EXERCISE AIM
After locating the line that contains "right elbow: (320, 491)" in the data below, set down exactly that line and each one after it through the line that contains "right back paw: (540, 529)", and nothing more.

DATA
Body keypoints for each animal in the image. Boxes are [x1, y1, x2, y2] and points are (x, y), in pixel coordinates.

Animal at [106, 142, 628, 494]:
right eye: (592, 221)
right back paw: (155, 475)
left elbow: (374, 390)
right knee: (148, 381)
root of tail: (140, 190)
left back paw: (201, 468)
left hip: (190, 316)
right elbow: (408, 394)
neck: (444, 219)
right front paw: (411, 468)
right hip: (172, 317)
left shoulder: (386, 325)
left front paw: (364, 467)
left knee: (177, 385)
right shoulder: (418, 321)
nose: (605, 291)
* * *
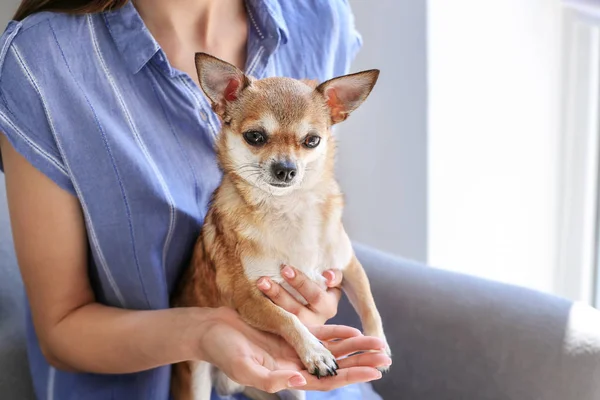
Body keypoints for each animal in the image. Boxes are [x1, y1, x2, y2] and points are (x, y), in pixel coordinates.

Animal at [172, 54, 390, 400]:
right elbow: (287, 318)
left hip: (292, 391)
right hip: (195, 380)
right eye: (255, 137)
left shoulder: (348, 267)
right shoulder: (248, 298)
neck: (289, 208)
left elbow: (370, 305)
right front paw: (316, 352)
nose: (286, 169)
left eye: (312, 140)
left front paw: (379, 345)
==
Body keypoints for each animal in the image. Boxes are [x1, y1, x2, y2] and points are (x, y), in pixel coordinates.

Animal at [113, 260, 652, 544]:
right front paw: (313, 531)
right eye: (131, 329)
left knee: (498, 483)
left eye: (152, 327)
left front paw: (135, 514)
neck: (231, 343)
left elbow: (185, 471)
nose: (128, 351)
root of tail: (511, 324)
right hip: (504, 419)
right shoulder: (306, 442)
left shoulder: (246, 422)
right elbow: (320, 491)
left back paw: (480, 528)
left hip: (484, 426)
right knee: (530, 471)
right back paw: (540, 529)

SOLUTION TO THIS EXERCISE
right elbow: (320, 491)
left back paw: (480, 528)
left hip: (484, 426)
right knee: (530, 471)
right back paw: (540, 529)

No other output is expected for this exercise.